Dilloway (How to Be an American Housewife) creates a beautifully crafted tale of two estranged sisters learning to make peace with their relationship and their dysfunctional family. When the Rachel and Drew discover a Japanese picture book hidden in their mother's sewing room, they have no idea what they have uncovered. In its pages they learn of the real life female samurai, Tomoe Gozen, her battle exploits, her love, and the bitterness of the losses she suffers. The book resonates with the sisters and its truth rings true across the centuries and is crucial in allowing them to accept, love, and heal their broken family. The story alternates between present day California where the sisters live and flashbacks to Tomoe's feudal Japan. All three characters are narrated beautifully by different voice actors, which helps bring out their distinct and vibrant personalities. Verdict Fans of Amy Tan will eat up this novel, as will readers of historical fiction and family sagas. While it does lag in some places, it builds up to a beautiful redemption and the interlaced female samurai story is not to be missed. - Erin Cataldi, Johnson Co. Public Library, Franklin, IN

Sunday, May 17, 2015

Above the Dreamless Dead

Visually and emotionally haunting. This is a fantastic collection of WWI poetry that has been brought back to life by talented artists and cartoonists. The poems are touching enough, but when they're put in comic format like this, it's in a class of it's own. This collection is great for those who wish to better understand WWI and the brutality of war. It's not pretty, it's graphic, scary, and gritty. A great resource for teachers and others who are looking to get a better grip on the atrocities of war. It would be great if other poetry collections were given this same illustrated/comic treatment. It adds a whole new dimension.

Afterlife with Archie

This book has been on my radar for a while now, so I'm glad I just happened to find it at my local library. The art and story line is off the charts and it's a great way to reconnect with the Archie comics from childhood.
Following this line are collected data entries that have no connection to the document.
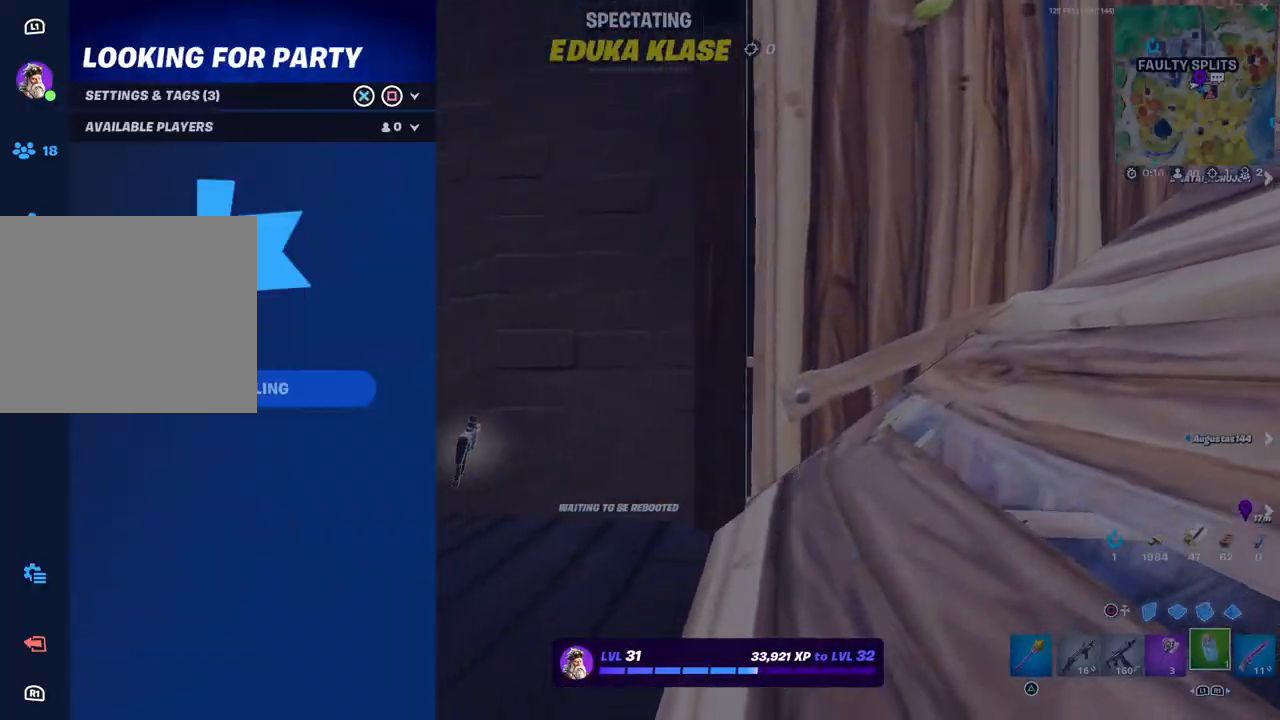
{"buttons": [], "left_stick": "center", "right_stick": "center", "events": [[83, "DPAD_UP", "down"], [183, "DPAD_UP", "up"], [267, "DPAD_UP", "down"], [383, "DPAD_UP", "up"]]}
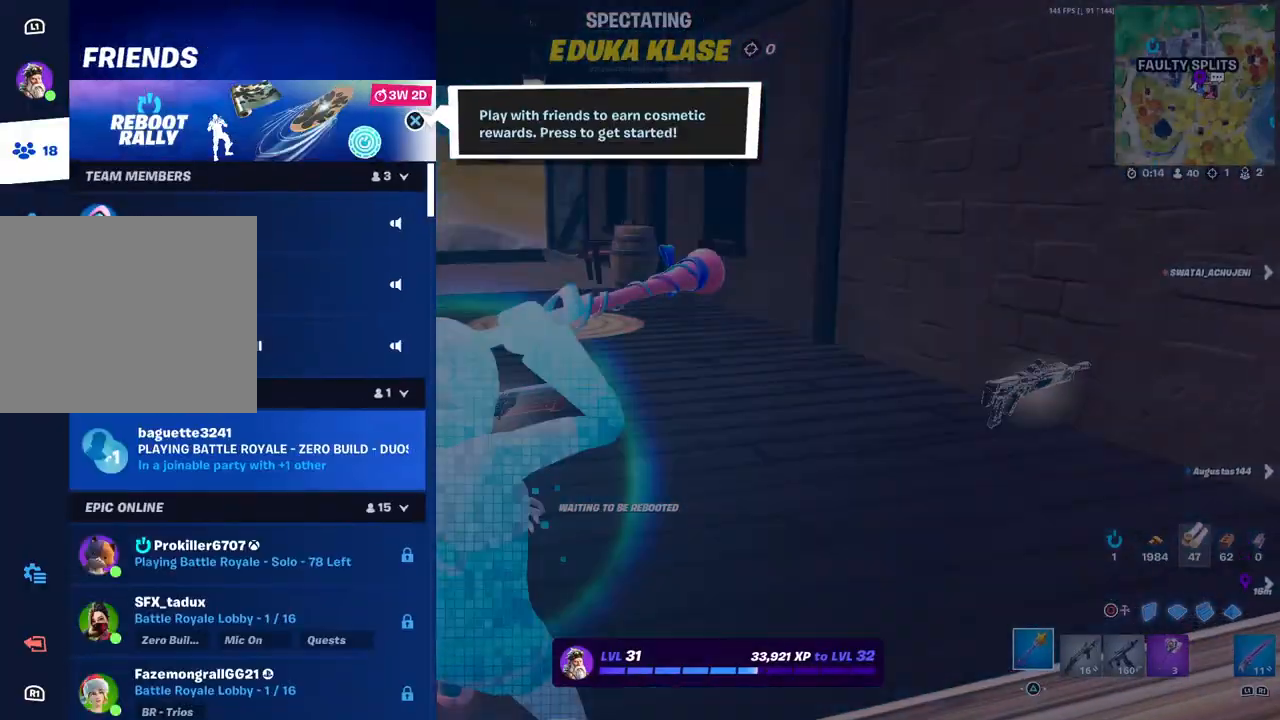
{"buttons": [], "left_stick": "center", "right_stick": "center", "events": [[50, "CIRCLE", "down"], [117, "CIRCLE", "up"]]}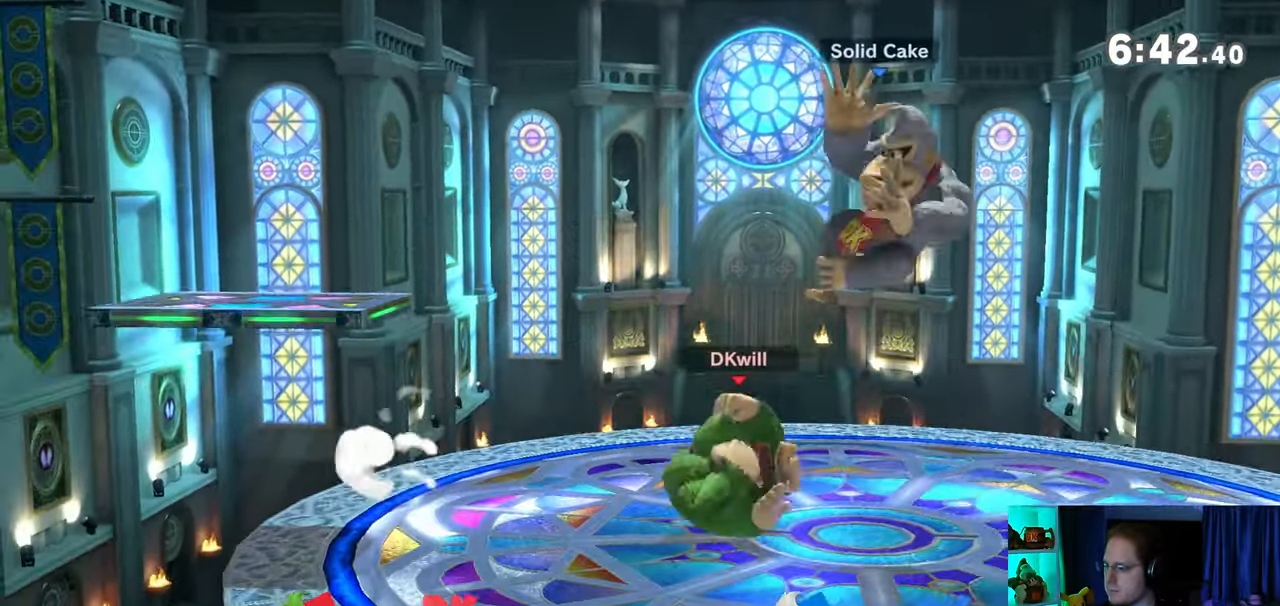
Gameplay with a controller (Nintendo layout); each line is a JSON object with the inputs held at the frame after it. "events" lists button and stick changes between this image and that frame as [ms after this image, input, new state], when the widget could be followed in between. Not read: L3 R3.
{"buttons": ["A", "R1"], "left_stick": "center", "right_stick": "center", "events": [[167, "R1", "down"], [350, "left_stick", "center"], [417, "A", "down"]]}
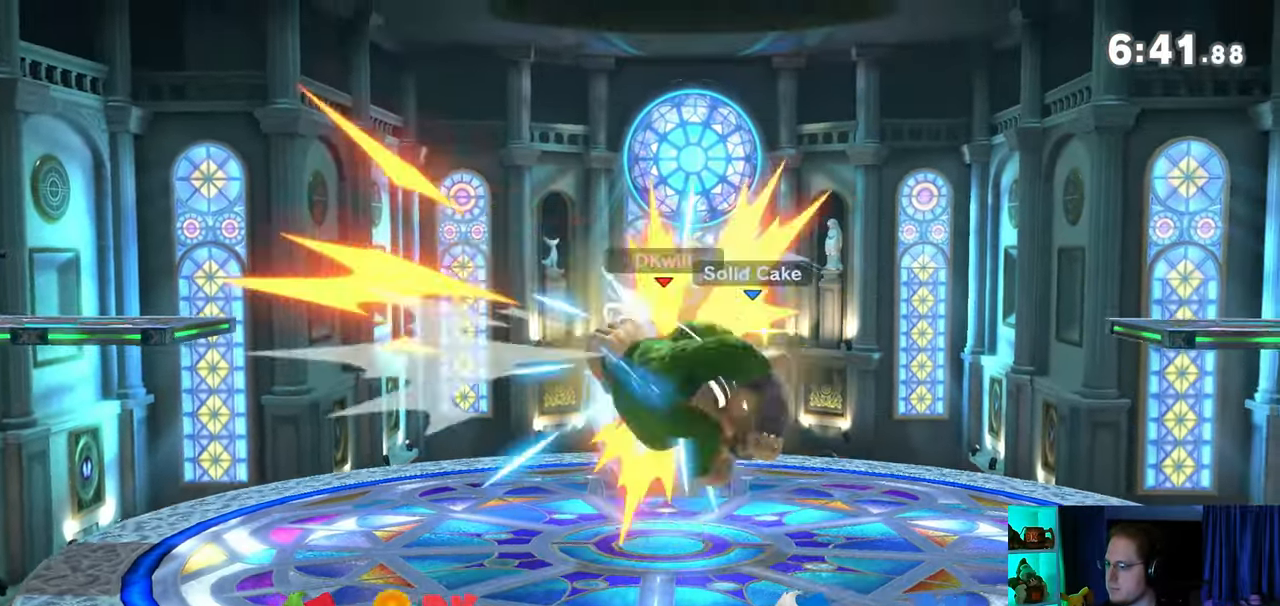
{"buttons": [], "left_stick": "center", "right_stick": "center", "events": [[17, "A", "up"], [267, "R1", "up"]]}
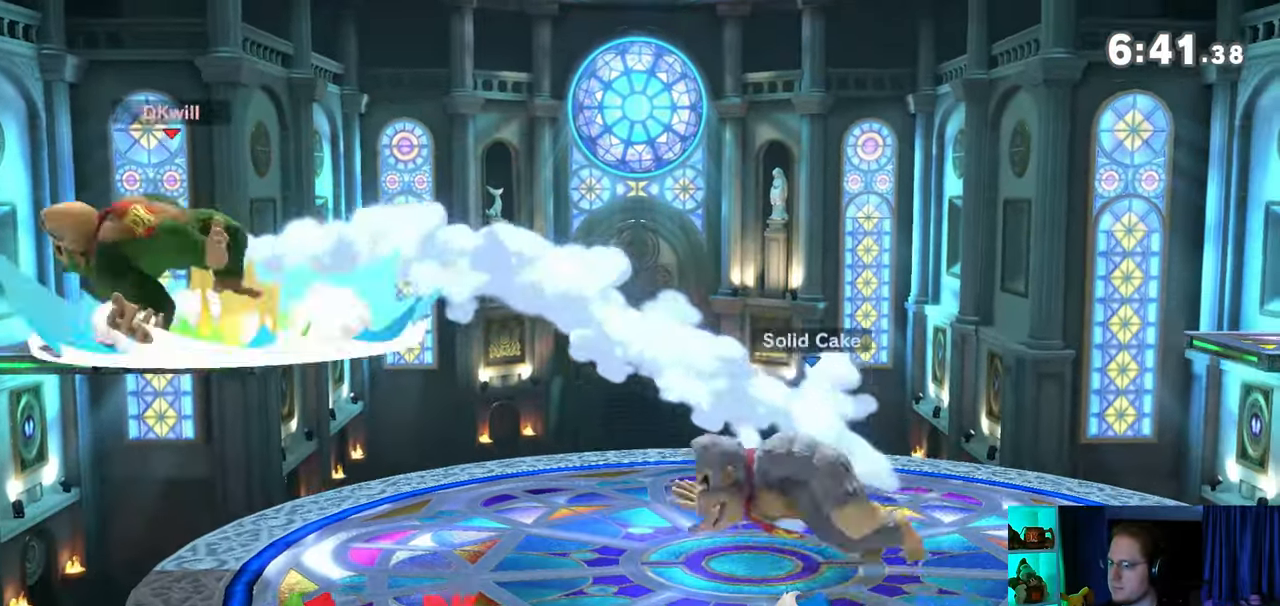
{"buttons": ["A"], "left_stick": "center", "right_stick": "center", "events": [[467, "A", "down"]]}
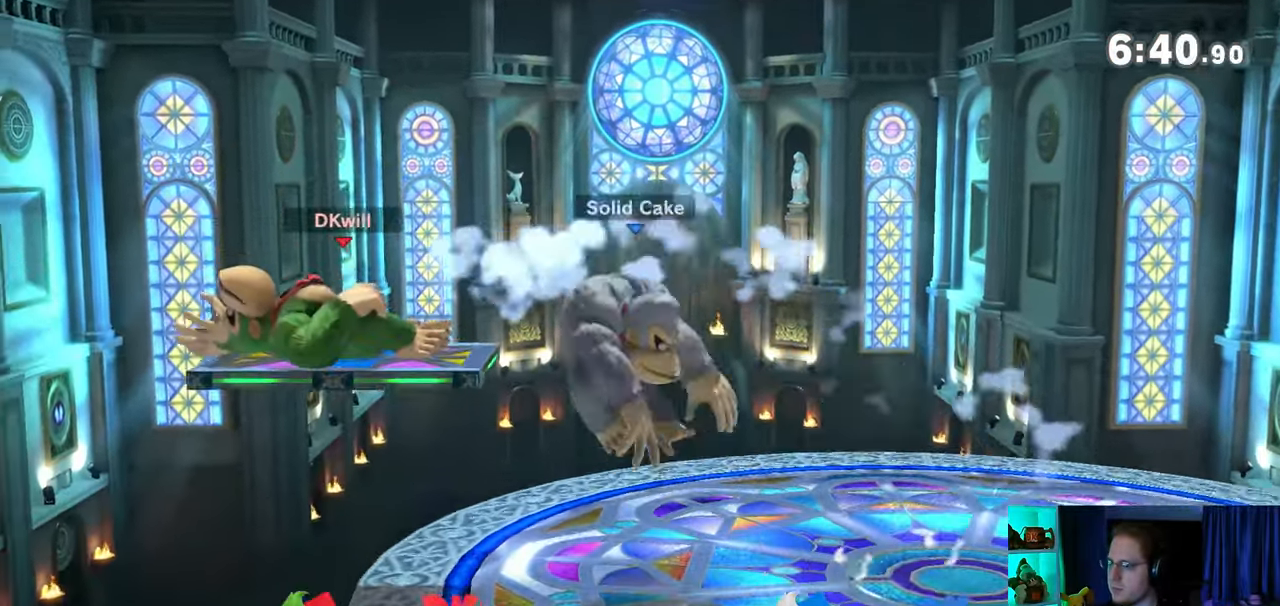
{"buttons": ["A"], "left_stick": "right", "right_stick": "center", "events": [[17, "A", "up"], [67, "A", "down"], [167, "A", "up"], [233, "A", "down"], [250, "left_stick", "right"], [283, "A", "up"], [383, "A", "down"]]}
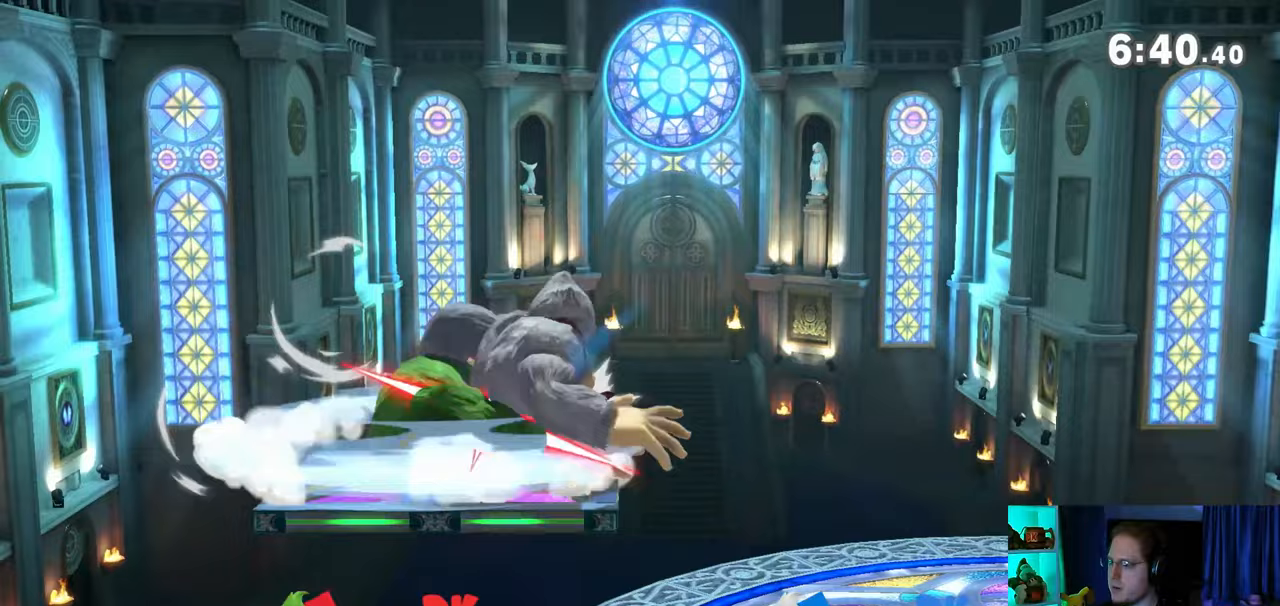
{"buttons": [], "left_stick": "right", "right_stick": "center", "events": [[167, "A", "up"], [250, "left_stick", "center"], [417, "left_stick", "right"]]}
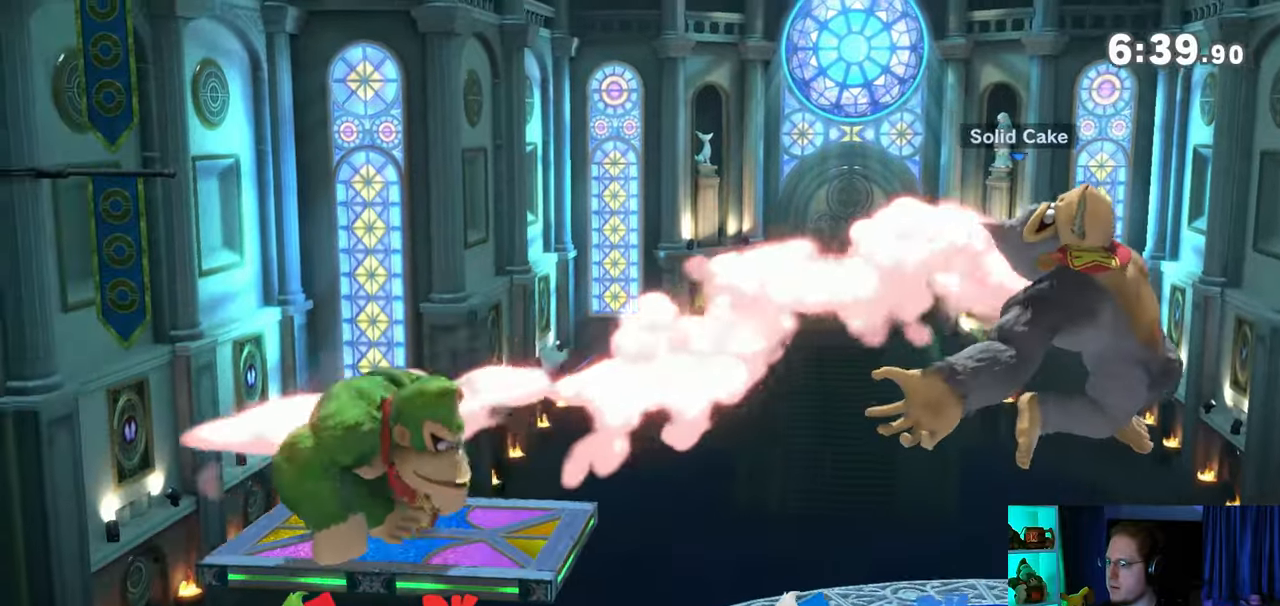
{"buttons": [], "left_stick": "center", "right_stick": "center", "events": [[133, "left_stick", "down"], [217, "B", "down"], [217, "left_stick", "center"], [283, "B", "up"], [383, "R1", "down"], [417, "R1", "up"]]}
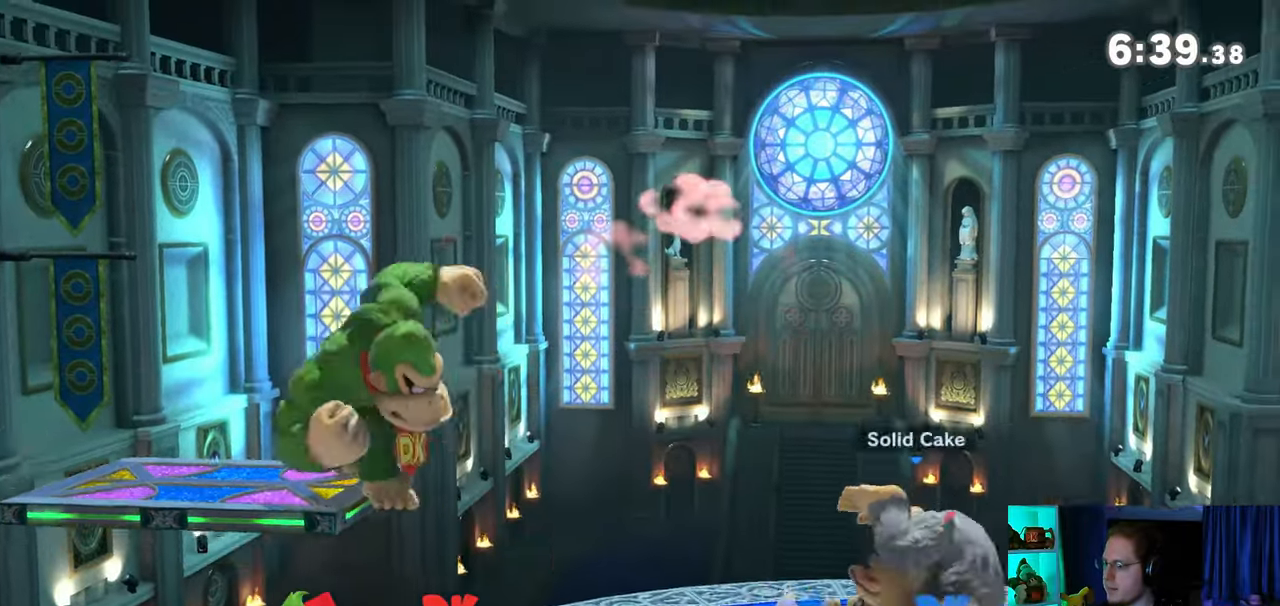
{"buttons": [], "left_stick": "up-right", "right_stick": "center", "events": [[200, "Y", "down"], [383, "Y", "up"], [383, "left_stick", "up-right"]]}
I love that they turned a classic cheesy comic into a dark campy reboot, just my cup of tea!

When Jughead's beloved pup, Hot Dog, is hit by a car and killed, Jughead is heartbroken. He goes to Sabrina the Teenage Witch in hopes that she can bring him back to life. Salem (Sabrina's cat) is vehemently against that kind of dark magic, but Sabrina defies her beloved pet and her aunts and performs the spell. This is where all hell breaks loose. Hot Dog comes back to life as a zombie and infects Jughead, who in turn goes to the Halloween dance and starts killing people and infecting them. soon Riverdale is up in flames and the few survivors (Archie, Betty, and Veronica, among others) are holed up in Veronica's mansion. What will they do? How will they survive the zombie apocalypse? It's dark, morbid, and awesome. Definitely, good to read good ol' Archie again, he's more kick ass than ever!